Il Pontefice ha domandato, prendendo spunto dall’enciclica Laudato si’: «Come stiamo lavorando per vivere questa logica nelle nostre famiglie e nelle nostre società?, che tipo di mondo vogliamo lasciare ai nostri figli?». Ma gli uomini non possono rispondere da soli a queste domande: è «lo Spirito che ci chiama e ci sfida a rispondere a esse con la grande famiglia umana». Papa Bergoglio ha lanciato un appello, citando nuovamente la sua Enciclica sull’ecologia:«La nostra casa comune non può più tollerare divisioni sterili. “La sfida urgente di proteggere la nostra casa […] comprende lo sforzo di unire l’intera famiglia umana nella ricerca di uno sviluppo sostenibile e integrale, poiché sappiamo che le cose possono cambiare”». Francesco si augura che «i nostri figli trovino in noi dei punti di riferimento per la comunione. Che i nostri figli trovino in noi persone capaci di associarsi ad altri per far fiorire tutto il bene che il Padre ha seminato».

Il Pontefice argentino ha poi attinto al Vangelo di Luca: «Gesù ci dice: “Se dunque voi, che siete cattivi, sapete dare cose buone ai vostri figli, quanto più il Padre vostro celeste darà lo Spirito Santo a coloro che glielo chiedono!”. Quanta saggezza c’è in queste parole! In effetti, quanto a bontà e purezza di cuore, noi esseri umani non abbiamo molto di cui vantarci! Ma Gesù sa che, per quanto riguarda i bambini, siamo capaci di una generosità senza limiti. Per questo ci incoraggia».

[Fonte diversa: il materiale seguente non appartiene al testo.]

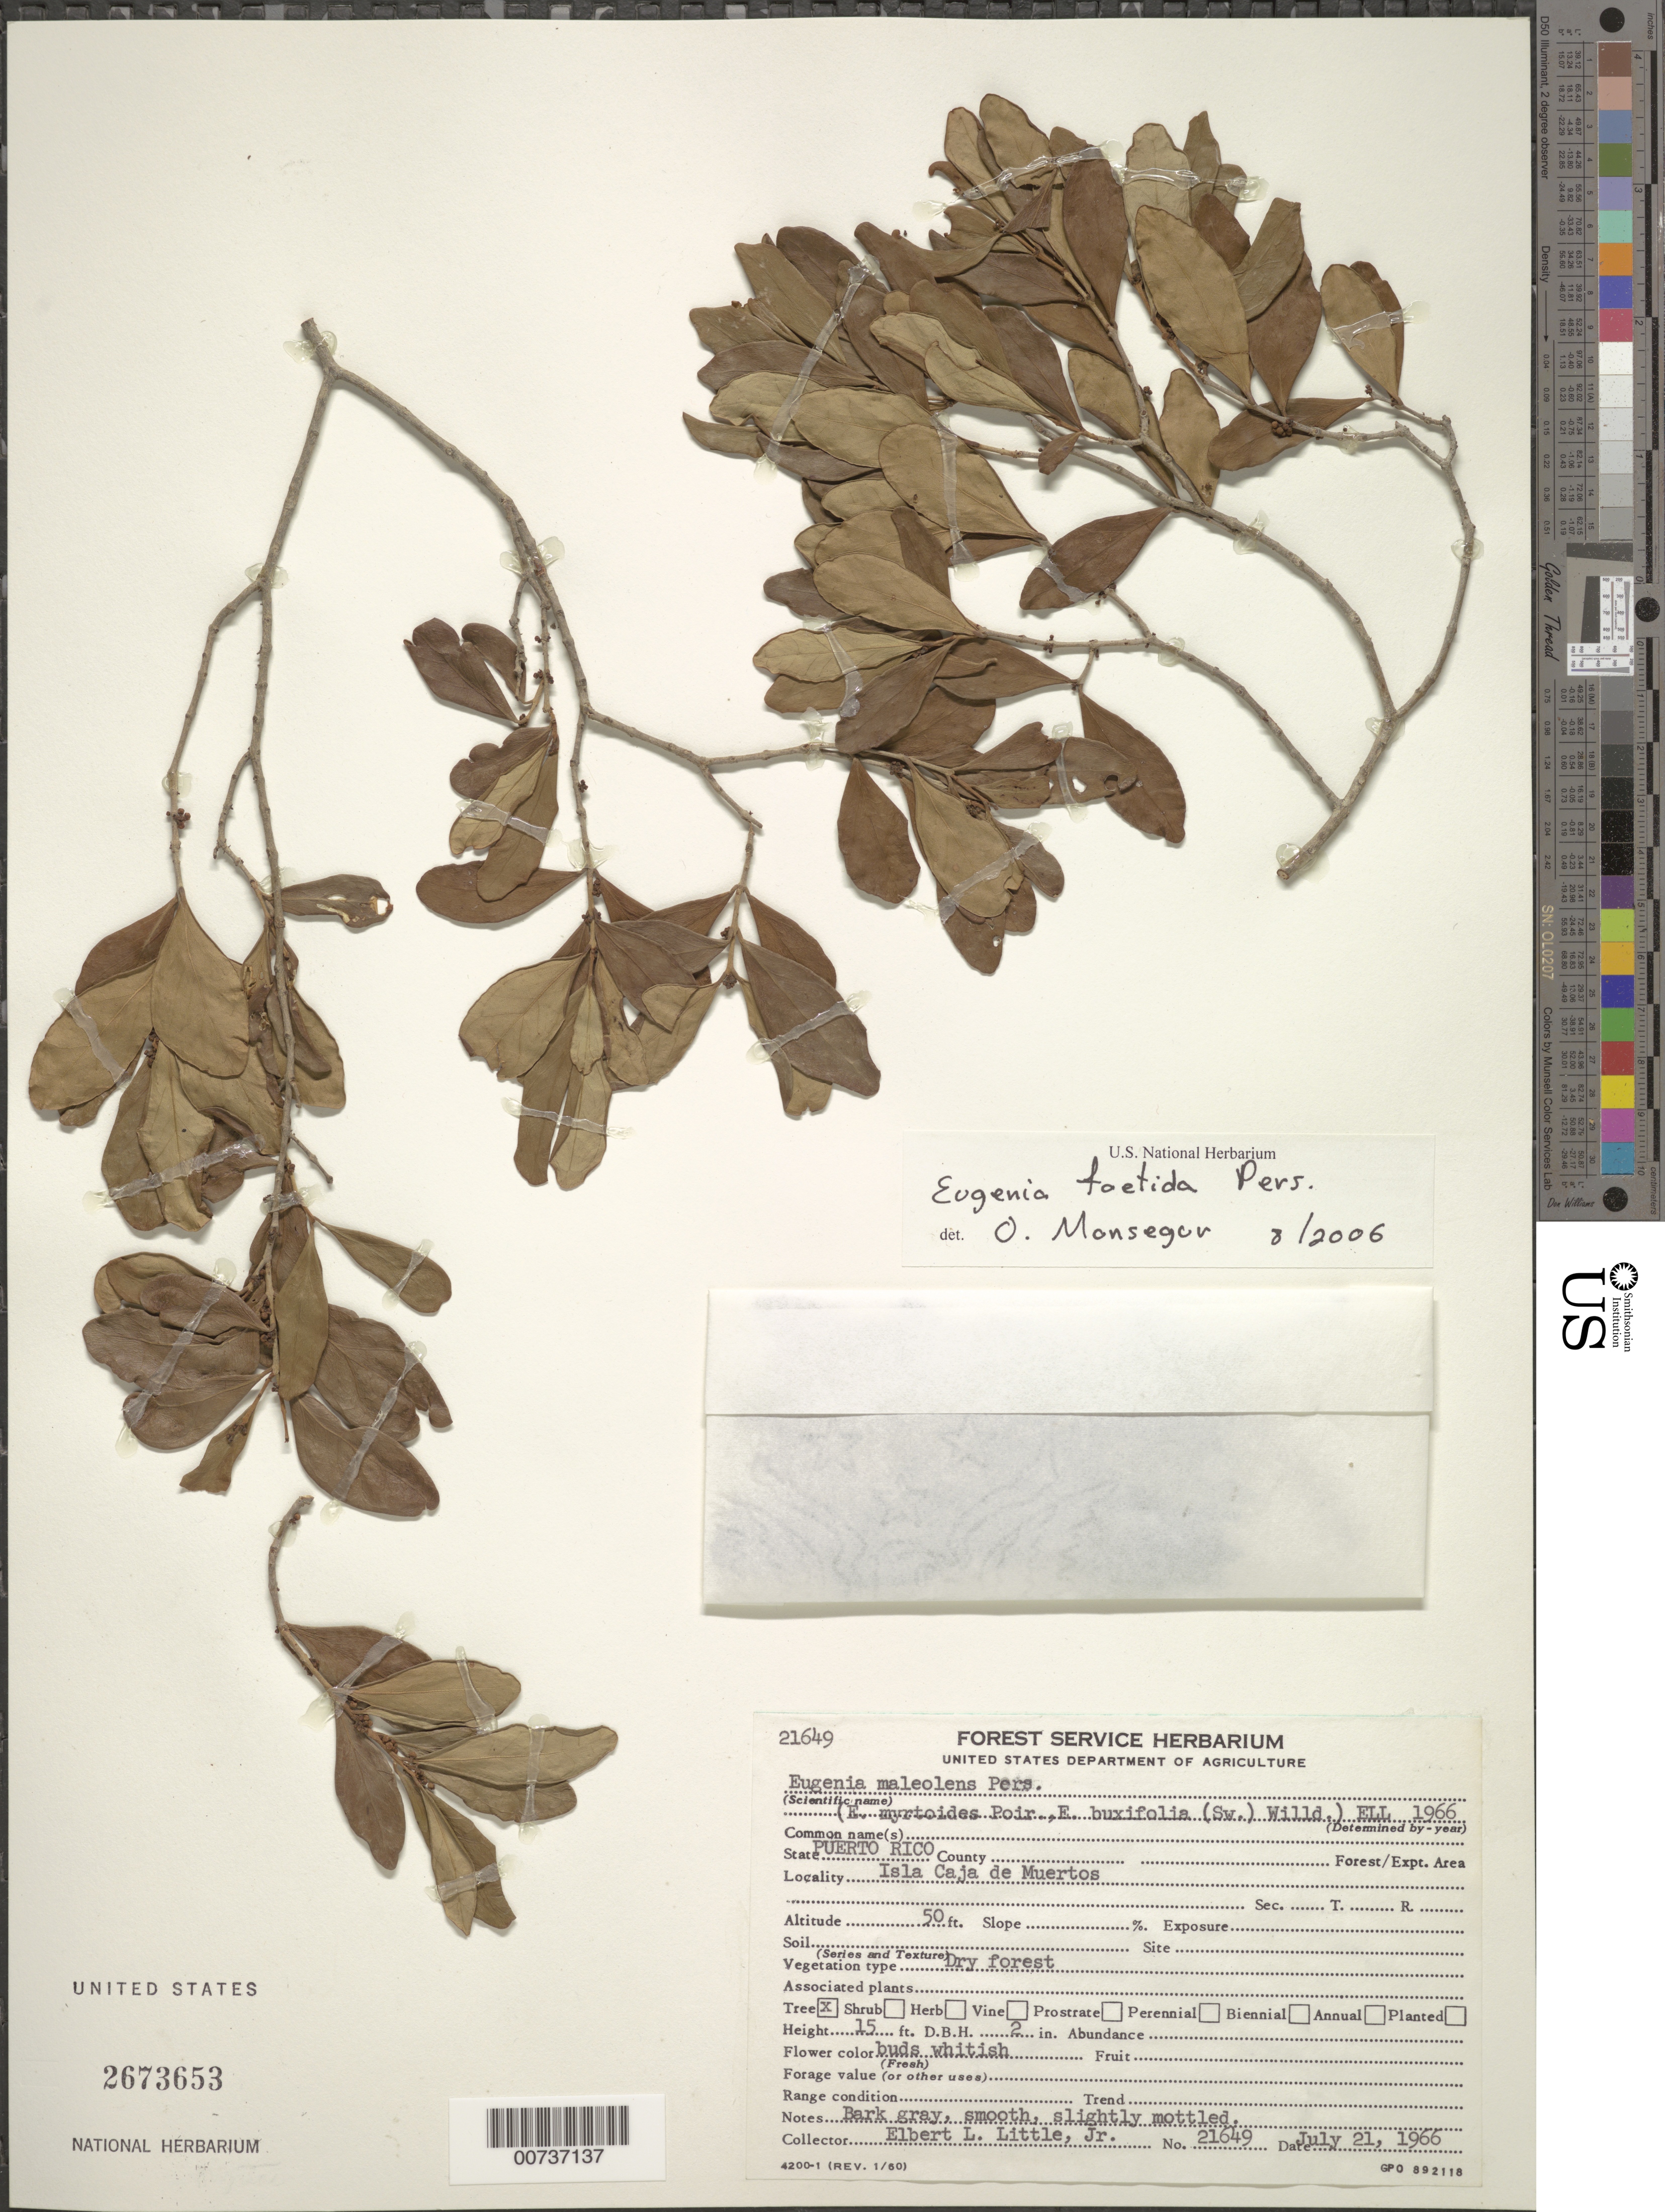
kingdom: Plantae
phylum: Tracheophyta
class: Magnoliopsida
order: Myrtales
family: Myrtaceae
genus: Eugenia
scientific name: Eugenia monticola var. monticola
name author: (Sw.) DC.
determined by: Little, Elbert L., Jr., (FSSR), United States Department of Agriculture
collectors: E. L. Little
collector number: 21649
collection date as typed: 21 Jul 1966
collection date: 1966-07-21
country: Puerto Rico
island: Caja de Muerto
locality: Isla Caja de Muertos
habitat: Dry forest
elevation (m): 15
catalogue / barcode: US 2673653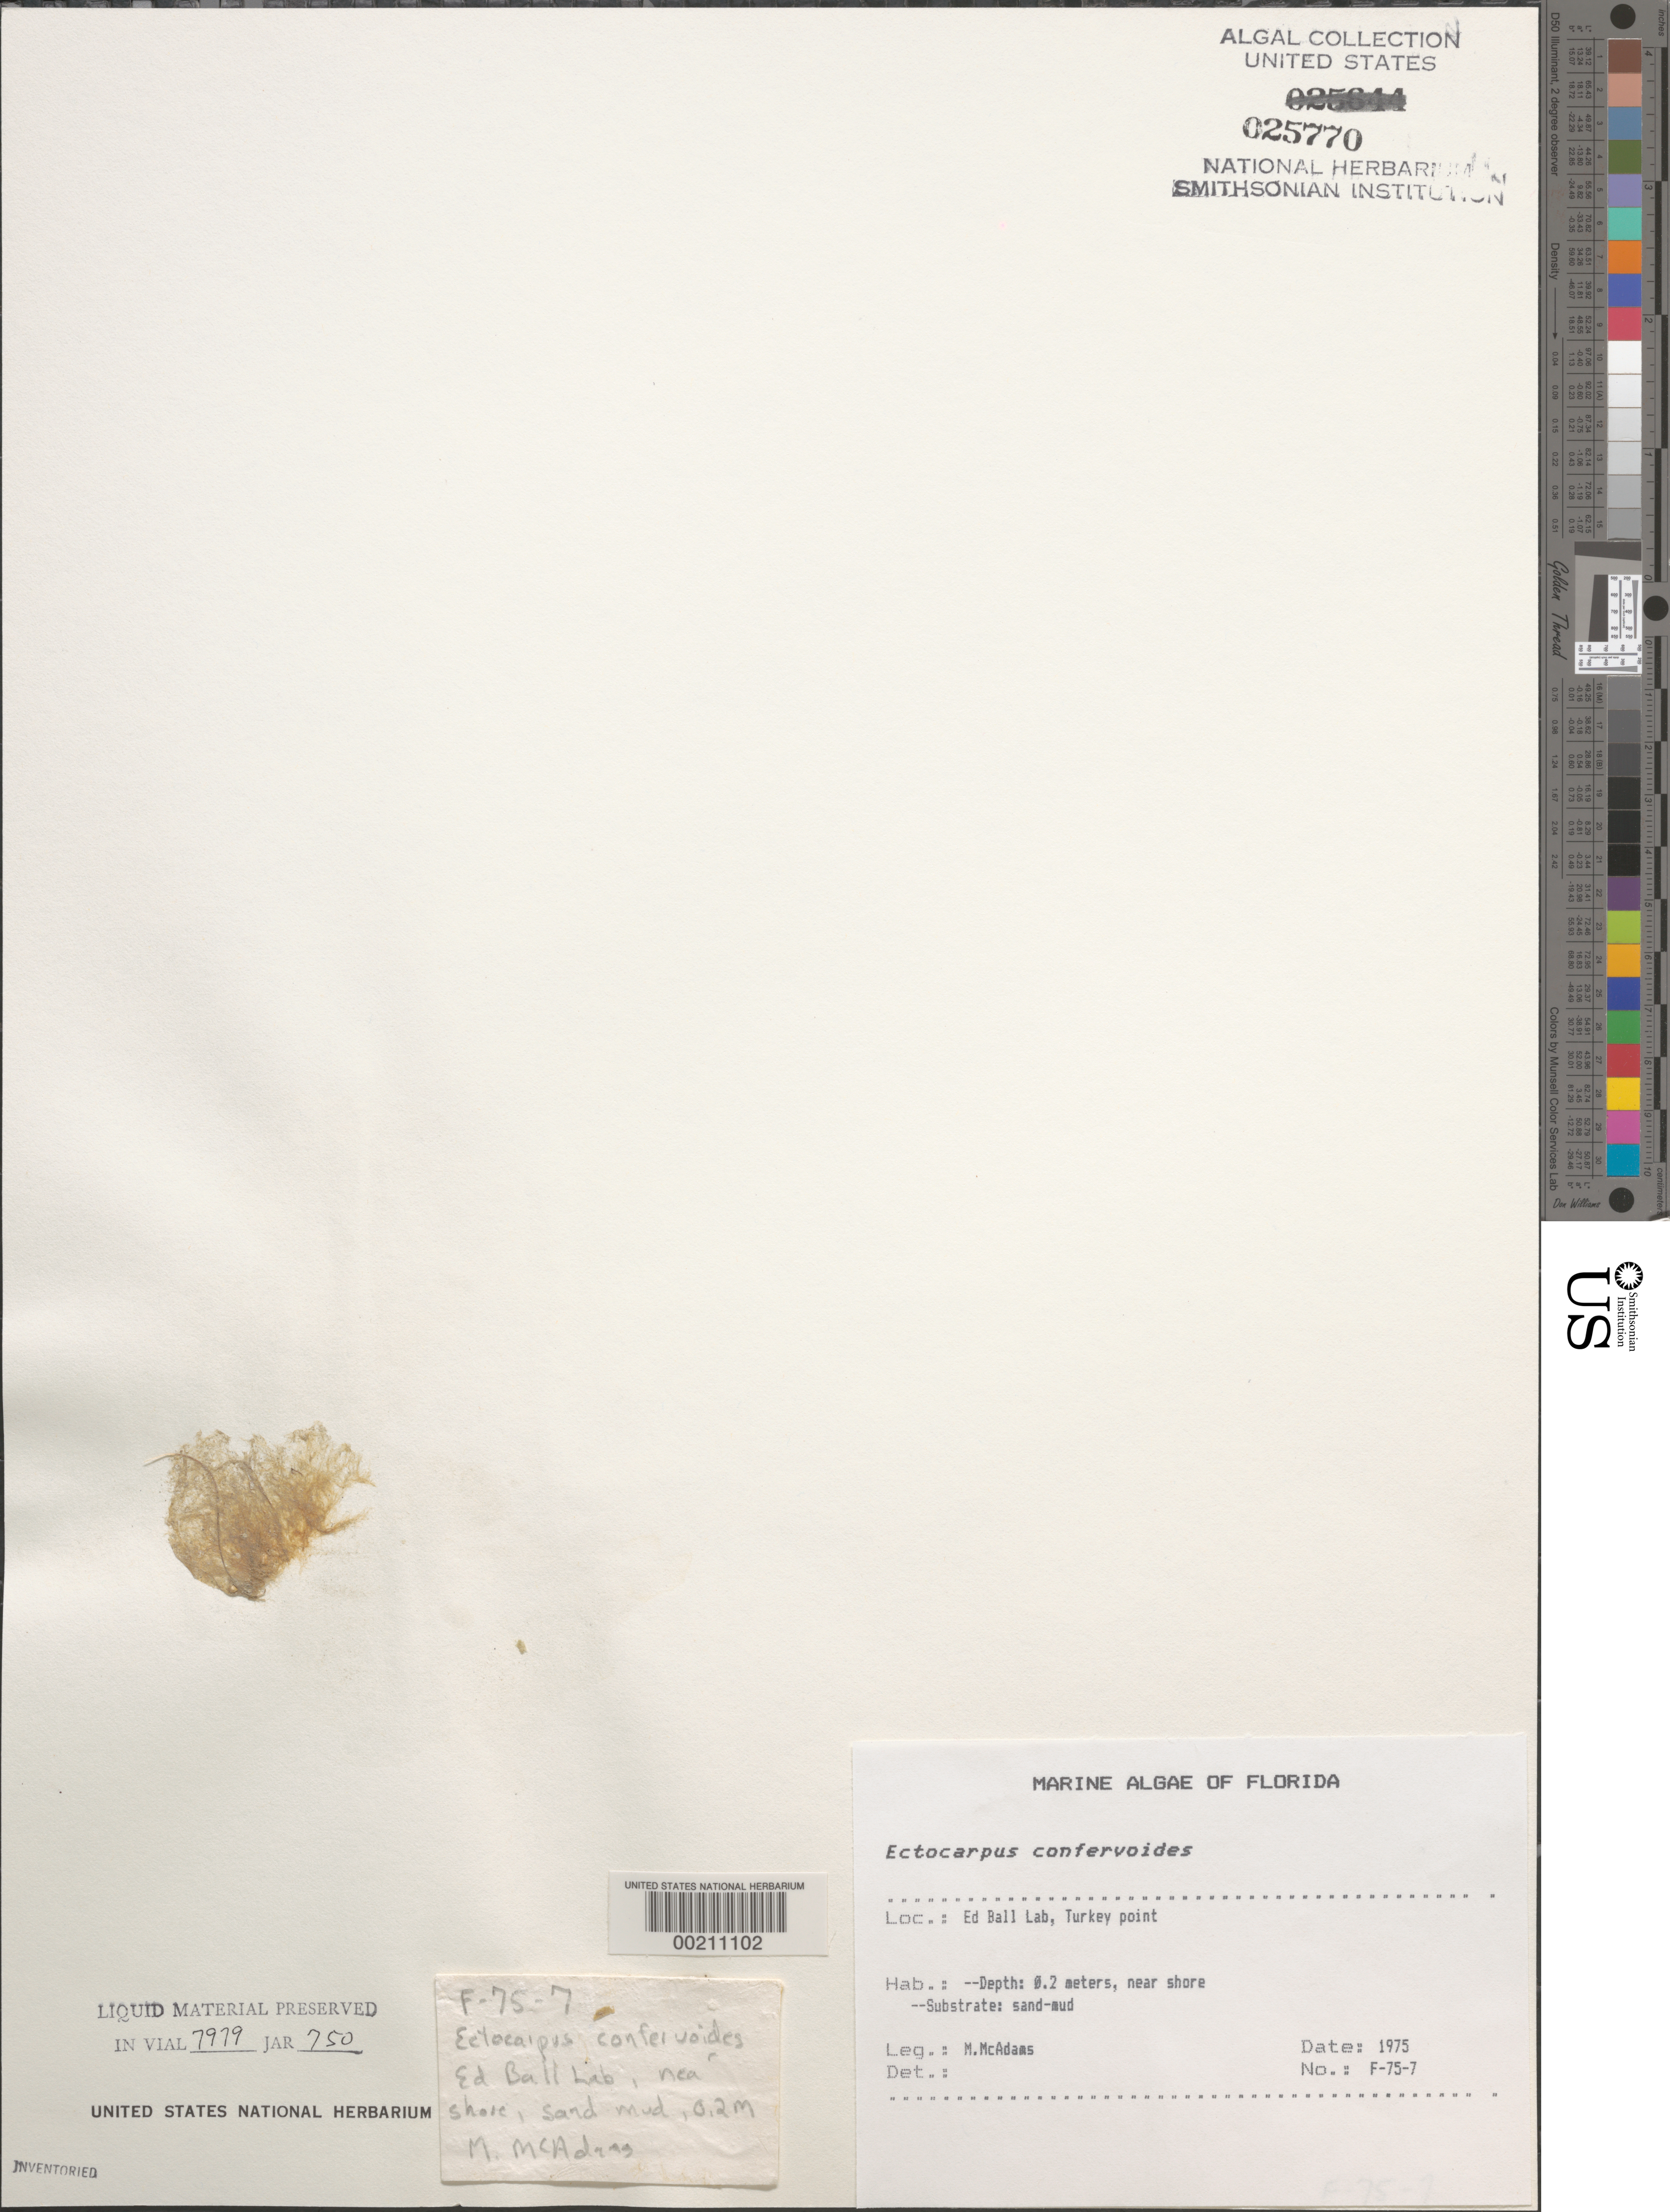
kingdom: Chromista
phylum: Ochrophyta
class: Phaeophyceae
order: Ectocarpales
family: Ectocarpaceae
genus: Ectocarpus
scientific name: Ectocarpus siliculosus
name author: (Dillwyn) Lyngbye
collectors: M. Mcadams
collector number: F-75-7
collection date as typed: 1975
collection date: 1975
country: United States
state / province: Florida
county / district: Franklin County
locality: Turkey Point, Edward Ball Laboratory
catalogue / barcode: US 25770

L’aiuto va chiesto alle famiglie di tutto il pianeta, a cominciare dai «tanti qui oggi», che sono «qualcosa di profetico, una specie di miracolo nel mondo di oggi. Magari fossimo tutti profeti! Magari ciascuno di noi si aprisse ai miracoli dell’amore per il bene di tutte le famiglie del mondo, e per poter così superare lo scandalo di un amore meschino e sfiduciato, chiuso in sé stesso, senza pazienza con gli altri!».

Infine, un incoraggiamento: «Ogni persona che desideri formare in questo mondo una famiglia che insegni ai figli a gioire per ogni azione che si proponga di vincere il male troverà la nostra gratitudine e la nostra stima, a qualunque popolo, regione o religione appartenga».

A conclusione della Messa monsignor Vincenzo Paglia, presidente del Pontificio Consiglio della Famiglia, annuncia che il prossimo Incontro mondiale delle Famiglie si terrà nel 2018 a Dublino, Irlanda.